I arrived at a rather decrepit shelter in the middle of a yet another thunderstorm and plunked myself down. It was the end of a long, wet day of hiking so I was very glad to finally be somewhere dry.
All of the shelters are not created equal, but as long as it was dry I figured it was good enough for me for one night. Unfortunately within minutes of sitting down dozens of bees started buzzing around me. I sighed and periodically brushed away the bees that deigned to land on me. They didn’t seem interested in stinging me, but were definitely annoying.
A few minutes later my friend Chuckwagon arrived, and half of the bees devoted their attention to him. He swatted at them and grumbled. I wondered aloud if the Deet in my bag would deter the bees, but Chuckwagon suggested that smoke was what we really needed. Everything was sopping wet, so we didn’t feel like fighting to try to get a campfire started. Instead, we decided to wait for Colonel Patches to show up so that we could encourage him to smoke one of his cigars and rid us of our bee problem.

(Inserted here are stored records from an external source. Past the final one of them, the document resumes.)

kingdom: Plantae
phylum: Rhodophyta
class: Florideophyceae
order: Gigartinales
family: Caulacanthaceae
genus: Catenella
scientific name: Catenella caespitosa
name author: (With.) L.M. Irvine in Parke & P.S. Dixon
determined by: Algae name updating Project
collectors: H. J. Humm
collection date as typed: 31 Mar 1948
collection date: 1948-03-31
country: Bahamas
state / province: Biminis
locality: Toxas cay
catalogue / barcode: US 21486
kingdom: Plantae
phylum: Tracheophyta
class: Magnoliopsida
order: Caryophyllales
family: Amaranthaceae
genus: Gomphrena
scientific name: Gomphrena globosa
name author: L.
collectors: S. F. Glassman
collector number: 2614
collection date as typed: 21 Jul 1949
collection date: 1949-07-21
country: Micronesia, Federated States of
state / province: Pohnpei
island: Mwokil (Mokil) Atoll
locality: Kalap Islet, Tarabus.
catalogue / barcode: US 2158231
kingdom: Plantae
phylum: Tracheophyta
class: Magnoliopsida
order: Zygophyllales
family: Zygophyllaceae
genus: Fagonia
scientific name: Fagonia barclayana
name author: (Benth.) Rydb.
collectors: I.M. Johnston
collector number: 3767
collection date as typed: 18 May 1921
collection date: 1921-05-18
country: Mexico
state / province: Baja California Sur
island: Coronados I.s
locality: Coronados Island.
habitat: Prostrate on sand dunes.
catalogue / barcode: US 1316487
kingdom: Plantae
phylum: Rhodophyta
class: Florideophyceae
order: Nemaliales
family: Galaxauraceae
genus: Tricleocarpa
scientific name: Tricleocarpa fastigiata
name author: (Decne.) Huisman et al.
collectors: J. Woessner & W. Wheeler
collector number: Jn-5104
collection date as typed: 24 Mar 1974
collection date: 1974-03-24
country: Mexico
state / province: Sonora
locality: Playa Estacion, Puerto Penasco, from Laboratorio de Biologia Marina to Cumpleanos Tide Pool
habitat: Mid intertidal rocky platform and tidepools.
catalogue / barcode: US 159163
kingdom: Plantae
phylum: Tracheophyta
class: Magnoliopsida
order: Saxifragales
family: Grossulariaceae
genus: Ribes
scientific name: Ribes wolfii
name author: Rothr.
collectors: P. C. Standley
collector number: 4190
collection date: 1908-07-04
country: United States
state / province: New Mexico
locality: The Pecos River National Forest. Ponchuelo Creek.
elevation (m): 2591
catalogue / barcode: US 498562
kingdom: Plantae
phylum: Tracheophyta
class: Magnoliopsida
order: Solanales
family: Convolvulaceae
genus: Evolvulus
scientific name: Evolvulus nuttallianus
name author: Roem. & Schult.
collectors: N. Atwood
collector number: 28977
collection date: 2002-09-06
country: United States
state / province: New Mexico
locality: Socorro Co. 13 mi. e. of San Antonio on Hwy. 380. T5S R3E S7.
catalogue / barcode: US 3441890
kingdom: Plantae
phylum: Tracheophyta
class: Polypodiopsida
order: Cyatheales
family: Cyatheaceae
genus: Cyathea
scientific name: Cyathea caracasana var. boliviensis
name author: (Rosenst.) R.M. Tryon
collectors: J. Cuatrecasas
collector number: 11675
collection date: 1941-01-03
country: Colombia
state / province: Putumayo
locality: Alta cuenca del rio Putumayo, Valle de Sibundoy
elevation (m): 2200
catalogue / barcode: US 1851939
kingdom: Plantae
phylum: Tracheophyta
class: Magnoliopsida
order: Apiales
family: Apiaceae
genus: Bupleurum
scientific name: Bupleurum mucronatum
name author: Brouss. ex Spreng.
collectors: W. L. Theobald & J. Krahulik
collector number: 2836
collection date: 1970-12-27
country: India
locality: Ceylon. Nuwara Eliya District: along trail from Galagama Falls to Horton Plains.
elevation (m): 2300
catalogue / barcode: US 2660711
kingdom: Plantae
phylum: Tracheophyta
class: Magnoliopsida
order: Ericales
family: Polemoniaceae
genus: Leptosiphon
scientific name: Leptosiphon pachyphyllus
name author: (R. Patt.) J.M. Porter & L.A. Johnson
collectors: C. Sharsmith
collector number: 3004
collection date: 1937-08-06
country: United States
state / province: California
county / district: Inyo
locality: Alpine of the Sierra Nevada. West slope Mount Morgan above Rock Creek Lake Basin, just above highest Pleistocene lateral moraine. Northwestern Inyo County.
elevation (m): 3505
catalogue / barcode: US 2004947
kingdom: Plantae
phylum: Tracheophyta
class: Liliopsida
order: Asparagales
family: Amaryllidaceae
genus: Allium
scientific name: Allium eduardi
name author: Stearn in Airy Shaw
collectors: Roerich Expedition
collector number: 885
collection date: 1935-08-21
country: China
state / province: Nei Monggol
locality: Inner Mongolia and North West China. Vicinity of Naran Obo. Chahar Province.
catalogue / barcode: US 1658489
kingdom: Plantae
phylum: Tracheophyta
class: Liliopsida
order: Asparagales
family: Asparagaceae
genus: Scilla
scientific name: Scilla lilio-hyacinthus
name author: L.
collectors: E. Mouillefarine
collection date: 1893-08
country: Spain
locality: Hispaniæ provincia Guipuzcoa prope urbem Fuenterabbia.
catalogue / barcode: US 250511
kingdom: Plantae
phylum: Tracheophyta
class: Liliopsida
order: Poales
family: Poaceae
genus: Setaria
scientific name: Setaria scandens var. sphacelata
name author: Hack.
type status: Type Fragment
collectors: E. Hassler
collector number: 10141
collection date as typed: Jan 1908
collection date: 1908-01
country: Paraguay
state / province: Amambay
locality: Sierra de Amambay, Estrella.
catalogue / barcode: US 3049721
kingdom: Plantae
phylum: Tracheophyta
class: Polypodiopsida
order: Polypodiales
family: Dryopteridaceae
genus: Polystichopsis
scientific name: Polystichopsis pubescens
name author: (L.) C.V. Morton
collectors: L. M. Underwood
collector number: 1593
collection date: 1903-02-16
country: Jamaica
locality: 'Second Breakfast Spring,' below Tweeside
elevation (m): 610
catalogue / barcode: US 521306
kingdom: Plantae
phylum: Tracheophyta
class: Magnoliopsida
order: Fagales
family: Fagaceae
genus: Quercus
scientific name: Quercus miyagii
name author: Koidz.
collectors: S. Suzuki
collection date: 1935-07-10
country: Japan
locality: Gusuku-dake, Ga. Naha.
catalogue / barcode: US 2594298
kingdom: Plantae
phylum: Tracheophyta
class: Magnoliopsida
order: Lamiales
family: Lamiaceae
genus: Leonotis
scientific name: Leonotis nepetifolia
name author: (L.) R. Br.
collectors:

A few minutes later Co. Patches arrived and with some encouragement lit his cigar. Unfortunately, the bees did not peacefully disperse as we had hoped, they just found a third target to harass.
Whereas Chuckwagon and I had been sort of idly swatting at the bees, Co. Patches was out for the kill. Armed with his cigar and a map he started targeting the bees and picking them off one by one. He’d take a puff of his cigar, idly blow it at a bee and then swat it out of the air with the map. One bee down… Two bees down… Three bees down.
Suddenly it seemed like a live action bee killing video game… “The Bee Zone”.
For some reason the bees were really attracted to the grips on my hiking poles… There were about a dozen of them peacefully congregating there at any given time, so we declared the poles to be the evil villains home base. The bees clearly always regrouped there between their flights of targeted annoyance and irritation. We decided that he couldn’t kill any of the bees while they were actually at their home base.
4 bees down… Five bees down… Six bees down.
Co. Patches had finished the first easy level of killing the bees, which was conducted while sitting on the floor of the shelter, but there were at least a dozen bees still flitting about. It was time to proceed to the next level of the game, which involved him standing up and actively chasing the bees.
Seven bees… Eight bees… Nine bees down.
We envisioned the running tally of bees killed and bees remaining in the upper corner of the video game screen.
10 bees… 11 bees… 12 bees… Co. Patches was really getting into the swing of it now. There were only four bees left on base (the hiking poles).
One took flight and Co. patches chased it down and killed it…13 bees… Then another… 14 bees… Then another… 15 bees.
With only one bee left on base I jiggled the pole and it flew out into the danger zone. Co. Patches chased it into the rain (almost gleefully) and before long he called out, “16, hah! Got them all”.
He returned to the shelter and sat down to bask in the glory of a mission accomplished. The shelter was definitely a more comfortable place without all of those pesky bees flying around.
Suddenly another bee appeared… Chuckwagon and I laughed as Co. Patches chased in down… “17 bees… Or is that 18?” Without the tally running at the top of the screen we were started to lose count.
Eventually Co. Patches rid the shelter of all of the pesky bees and we settled in to make dinner and to contemplate what the next level of the thru-hiker live action video game would be… We decided that the most obvious next level of the game would involve using a slingshot to go after the mice that skitter around the shelter and get into people’s food at night…
(Bonus points to anyone that puts together the phone app for level one, “the bee zone” of the thru-hiker video game and sends it to me).